Competing molecular interactions of aPKC isoforms regulate neuronal polarity

Atypical protein kinase C (aPKC) isoforms zeta and lambda interact with polarity complex protein Par3 and are evolutionarily conserved regulators of cell polarity. Prkcz encodes aPKC-zeta and PKM-zeta, a truncated, neuron-specific alternative transcript, and Prkcl encodes aPKC-lambda. Here we show that, in embryonic hippocampal neurons, two aPKC isoforms, aPKC-lambda and PKM-zeta, are expressed.
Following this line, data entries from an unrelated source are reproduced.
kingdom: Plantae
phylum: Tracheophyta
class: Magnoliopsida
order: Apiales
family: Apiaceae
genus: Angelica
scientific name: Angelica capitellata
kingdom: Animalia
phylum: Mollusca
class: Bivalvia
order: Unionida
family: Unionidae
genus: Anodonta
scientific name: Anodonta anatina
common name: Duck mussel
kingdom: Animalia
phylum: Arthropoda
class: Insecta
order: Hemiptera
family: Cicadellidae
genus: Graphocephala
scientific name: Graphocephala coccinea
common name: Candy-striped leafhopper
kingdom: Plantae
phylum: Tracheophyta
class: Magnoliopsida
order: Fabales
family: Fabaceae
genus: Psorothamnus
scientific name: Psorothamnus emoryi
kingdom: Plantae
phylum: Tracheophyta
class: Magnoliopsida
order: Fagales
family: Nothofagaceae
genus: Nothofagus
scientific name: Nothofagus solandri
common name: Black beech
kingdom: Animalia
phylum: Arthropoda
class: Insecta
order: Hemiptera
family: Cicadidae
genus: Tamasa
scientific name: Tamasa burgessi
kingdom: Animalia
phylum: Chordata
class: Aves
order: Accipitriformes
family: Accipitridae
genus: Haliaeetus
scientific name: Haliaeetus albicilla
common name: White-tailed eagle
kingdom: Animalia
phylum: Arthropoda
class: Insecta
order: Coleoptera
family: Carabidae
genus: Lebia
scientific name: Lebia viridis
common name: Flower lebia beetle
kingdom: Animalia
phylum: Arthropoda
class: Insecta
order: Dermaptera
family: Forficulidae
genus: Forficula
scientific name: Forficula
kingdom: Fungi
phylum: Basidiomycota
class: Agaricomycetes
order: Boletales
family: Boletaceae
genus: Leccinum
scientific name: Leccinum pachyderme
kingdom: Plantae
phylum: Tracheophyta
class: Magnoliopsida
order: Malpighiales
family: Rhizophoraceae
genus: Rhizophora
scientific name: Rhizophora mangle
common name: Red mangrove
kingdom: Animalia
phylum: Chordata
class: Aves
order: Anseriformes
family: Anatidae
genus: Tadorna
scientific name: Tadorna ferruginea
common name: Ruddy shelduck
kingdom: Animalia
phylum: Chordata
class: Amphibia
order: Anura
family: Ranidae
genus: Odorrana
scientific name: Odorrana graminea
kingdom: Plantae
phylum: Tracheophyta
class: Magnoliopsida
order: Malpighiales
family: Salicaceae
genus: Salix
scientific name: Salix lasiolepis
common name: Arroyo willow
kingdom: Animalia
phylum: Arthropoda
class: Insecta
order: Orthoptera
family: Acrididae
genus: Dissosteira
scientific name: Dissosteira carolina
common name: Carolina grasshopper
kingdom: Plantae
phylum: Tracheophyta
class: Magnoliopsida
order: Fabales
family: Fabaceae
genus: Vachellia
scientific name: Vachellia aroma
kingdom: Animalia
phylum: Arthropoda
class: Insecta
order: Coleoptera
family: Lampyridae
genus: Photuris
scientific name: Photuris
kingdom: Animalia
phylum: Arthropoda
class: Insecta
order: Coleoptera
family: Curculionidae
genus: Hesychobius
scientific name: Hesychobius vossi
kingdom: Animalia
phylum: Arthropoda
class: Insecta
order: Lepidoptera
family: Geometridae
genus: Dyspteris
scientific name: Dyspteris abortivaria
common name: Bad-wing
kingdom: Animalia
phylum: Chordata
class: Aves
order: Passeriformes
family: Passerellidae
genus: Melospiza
The localization of these isoforms is spatially distinct in a polarized neuron. aPKC-lambda, as well as Par3, localizes at the presumptive axon, whereas PKM-zeta and Par3 are distributed at non-axon-forming neurites. PKM-zeta competes with aPKC-lambda for binding to Par3 and disrupts the aPKC-lambda-Par3 complex. Silencing of PKM-zeta or overexpression of aPKC-lambda in hippocampal neurons alters neuronal polarity, resulting in neurons with supernumerary axons. In contrast, the overexpression of PKM-zeta prevents axon specification. Our studies suggest a molecular model wherein mutually antagonistic intermolecular competition between aPKC isoforms directs the establishment of neuronal polarity.